**Prompt**
Extract, word for word, the part of the listing that opens at its first line and closes with the line containing "text_box [424, 947, 1135, 1125]", including both of those lines.

#### Task input ####

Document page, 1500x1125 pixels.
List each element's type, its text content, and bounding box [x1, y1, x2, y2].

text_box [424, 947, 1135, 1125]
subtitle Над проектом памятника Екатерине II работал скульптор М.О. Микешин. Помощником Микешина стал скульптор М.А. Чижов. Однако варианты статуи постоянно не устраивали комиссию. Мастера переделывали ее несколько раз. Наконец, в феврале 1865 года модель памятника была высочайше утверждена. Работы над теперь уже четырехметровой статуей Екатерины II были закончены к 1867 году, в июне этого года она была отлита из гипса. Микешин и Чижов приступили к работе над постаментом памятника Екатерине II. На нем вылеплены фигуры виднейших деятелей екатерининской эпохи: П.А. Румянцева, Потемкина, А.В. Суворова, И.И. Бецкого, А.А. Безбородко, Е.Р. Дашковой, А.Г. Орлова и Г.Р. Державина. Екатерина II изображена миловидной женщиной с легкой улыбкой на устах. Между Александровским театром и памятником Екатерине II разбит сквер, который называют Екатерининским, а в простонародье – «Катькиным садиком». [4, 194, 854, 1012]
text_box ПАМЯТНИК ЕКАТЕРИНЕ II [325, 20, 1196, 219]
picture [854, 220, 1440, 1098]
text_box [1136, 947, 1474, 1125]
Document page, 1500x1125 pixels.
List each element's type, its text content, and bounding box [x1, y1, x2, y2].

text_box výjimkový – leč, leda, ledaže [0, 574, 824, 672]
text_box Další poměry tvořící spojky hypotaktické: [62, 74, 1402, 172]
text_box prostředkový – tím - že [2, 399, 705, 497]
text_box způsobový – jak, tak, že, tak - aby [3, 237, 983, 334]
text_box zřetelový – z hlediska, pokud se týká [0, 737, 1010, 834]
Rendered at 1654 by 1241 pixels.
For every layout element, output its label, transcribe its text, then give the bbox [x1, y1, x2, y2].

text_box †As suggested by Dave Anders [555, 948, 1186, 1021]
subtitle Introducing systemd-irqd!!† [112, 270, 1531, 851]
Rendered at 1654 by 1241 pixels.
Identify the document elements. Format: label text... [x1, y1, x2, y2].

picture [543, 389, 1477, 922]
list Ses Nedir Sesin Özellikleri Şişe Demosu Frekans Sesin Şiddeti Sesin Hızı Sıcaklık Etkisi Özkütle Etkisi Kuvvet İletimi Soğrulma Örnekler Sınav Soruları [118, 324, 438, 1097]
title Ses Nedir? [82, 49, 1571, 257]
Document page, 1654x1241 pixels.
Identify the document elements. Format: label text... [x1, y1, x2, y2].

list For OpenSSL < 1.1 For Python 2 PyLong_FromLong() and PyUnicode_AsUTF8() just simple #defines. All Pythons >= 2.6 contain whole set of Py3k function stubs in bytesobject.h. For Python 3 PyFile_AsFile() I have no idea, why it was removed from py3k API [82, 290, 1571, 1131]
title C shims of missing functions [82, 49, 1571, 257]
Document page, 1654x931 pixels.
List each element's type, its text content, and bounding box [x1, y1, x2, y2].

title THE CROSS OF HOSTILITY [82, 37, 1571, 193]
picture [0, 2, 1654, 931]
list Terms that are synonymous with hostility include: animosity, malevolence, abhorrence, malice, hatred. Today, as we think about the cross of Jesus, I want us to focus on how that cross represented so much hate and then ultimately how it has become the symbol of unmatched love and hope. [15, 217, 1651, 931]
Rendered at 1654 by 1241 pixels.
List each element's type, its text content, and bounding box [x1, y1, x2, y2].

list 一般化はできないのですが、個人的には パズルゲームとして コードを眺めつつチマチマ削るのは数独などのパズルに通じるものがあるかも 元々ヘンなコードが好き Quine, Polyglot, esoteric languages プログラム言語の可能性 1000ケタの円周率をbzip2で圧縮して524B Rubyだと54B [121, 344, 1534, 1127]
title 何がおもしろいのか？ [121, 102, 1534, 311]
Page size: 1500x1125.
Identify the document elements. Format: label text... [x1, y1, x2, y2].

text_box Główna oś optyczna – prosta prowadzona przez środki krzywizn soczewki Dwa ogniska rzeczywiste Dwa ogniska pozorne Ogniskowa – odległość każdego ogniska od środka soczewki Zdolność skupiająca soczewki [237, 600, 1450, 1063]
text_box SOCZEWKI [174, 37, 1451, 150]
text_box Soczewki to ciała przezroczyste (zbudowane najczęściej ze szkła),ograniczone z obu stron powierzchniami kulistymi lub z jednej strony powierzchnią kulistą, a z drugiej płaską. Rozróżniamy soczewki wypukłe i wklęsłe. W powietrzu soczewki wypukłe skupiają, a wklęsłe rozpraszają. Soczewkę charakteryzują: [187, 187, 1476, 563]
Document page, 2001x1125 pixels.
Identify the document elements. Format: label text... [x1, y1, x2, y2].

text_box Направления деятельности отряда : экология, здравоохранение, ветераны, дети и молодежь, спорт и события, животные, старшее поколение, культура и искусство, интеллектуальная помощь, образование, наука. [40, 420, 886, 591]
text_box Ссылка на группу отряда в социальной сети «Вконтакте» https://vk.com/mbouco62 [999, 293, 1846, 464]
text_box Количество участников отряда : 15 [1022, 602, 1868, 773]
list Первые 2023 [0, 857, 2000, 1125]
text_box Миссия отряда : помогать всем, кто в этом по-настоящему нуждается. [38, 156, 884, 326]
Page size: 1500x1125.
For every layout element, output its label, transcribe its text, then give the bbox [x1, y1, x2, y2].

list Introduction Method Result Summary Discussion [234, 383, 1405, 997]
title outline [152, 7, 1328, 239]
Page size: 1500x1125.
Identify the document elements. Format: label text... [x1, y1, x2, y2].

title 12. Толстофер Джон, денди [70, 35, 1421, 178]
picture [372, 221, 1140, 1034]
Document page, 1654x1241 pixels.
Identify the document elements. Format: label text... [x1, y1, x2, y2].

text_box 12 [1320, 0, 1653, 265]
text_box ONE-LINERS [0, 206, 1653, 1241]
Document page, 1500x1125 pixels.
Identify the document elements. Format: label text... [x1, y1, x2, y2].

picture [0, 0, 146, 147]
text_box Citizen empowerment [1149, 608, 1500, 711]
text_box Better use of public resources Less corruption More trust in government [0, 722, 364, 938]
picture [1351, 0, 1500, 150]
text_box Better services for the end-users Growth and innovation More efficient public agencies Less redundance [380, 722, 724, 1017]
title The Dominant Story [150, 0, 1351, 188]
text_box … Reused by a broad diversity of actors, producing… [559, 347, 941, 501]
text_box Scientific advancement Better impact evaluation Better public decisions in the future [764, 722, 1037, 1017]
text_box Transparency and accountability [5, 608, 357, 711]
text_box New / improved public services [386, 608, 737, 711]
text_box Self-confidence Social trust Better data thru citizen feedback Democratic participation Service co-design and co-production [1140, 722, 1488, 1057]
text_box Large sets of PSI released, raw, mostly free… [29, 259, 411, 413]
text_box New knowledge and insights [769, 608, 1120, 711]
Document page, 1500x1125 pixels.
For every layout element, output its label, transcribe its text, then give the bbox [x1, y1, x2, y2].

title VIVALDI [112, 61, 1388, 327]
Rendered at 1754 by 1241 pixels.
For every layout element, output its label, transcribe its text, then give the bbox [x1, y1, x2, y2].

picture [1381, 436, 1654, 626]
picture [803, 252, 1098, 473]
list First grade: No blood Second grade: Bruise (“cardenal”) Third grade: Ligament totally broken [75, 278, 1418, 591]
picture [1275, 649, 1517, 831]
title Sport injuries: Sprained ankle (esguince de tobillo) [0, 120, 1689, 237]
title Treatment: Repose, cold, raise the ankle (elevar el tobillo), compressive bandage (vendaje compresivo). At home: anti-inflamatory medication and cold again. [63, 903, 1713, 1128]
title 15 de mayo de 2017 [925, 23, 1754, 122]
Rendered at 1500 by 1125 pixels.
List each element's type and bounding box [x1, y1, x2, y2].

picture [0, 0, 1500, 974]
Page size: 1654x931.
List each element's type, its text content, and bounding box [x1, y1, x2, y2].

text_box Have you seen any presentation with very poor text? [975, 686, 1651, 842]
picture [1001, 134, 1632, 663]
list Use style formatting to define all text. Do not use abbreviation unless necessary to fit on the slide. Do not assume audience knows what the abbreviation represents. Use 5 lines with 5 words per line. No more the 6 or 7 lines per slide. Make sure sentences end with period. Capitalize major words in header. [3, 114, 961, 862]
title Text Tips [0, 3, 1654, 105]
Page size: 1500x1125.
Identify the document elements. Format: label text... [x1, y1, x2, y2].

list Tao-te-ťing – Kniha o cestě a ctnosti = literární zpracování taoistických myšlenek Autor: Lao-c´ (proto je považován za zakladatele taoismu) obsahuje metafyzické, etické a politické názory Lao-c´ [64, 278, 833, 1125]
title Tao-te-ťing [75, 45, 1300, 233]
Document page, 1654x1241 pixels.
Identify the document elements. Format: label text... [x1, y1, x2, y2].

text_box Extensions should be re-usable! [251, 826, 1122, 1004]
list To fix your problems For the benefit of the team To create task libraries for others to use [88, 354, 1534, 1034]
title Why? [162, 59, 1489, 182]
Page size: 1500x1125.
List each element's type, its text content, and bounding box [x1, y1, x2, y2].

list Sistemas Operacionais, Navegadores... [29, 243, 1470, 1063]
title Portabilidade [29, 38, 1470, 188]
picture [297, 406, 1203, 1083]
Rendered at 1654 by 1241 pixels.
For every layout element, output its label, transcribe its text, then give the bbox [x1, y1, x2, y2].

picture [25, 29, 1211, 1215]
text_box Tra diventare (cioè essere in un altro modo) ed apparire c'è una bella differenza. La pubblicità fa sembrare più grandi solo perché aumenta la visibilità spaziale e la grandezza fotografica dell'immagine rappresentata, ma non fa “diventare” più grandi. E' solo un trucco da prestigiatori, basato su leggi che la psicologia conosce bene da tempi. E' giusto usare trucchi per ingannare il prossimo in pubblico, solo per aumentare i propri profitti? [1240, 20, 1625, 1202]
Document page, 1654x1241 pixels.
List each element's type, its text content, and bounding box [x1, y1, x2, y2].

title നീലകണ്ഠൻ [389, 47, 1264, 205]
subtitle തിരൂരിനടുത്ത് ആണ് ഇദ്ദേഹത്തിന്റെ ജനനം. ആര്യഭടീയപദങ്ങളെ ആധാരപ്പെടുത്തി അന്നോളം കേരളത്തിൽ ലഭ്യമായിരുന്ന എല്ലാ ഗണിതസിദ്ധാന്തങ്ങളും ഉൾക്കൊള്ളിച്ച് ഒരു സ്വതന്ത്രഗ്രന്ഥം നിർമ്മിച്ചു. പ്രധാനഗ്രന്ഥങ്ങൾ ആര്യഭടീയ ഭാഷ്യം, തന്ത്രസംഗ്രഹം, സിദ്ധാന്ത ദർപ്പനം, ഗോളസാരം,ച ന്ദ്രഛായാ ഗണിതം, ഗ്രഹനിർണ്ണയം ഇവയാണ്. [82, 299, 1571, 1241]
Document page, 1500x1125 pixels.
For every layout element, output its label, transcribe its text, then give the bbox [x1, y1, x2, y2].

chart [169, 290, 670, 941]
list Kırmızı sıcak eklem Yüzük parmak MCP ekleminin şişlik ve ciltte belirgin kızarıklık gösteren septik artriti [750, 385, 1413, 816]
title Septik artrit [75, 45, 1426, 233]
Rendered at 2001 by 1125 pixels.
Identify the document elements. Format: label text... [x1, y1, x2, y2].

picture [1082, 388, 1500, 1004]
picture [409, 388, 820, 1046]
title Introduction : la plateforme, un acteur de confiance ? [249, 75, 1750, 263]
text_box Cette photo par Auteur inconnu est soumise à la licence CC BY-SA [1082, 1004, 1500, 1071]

####

**The reply**
Document page, 1500x1125 pixels.
List each element's type, its text content, and bounding box [x1, y1, x2, y2].

text_box [424, 947, 1135, 1125]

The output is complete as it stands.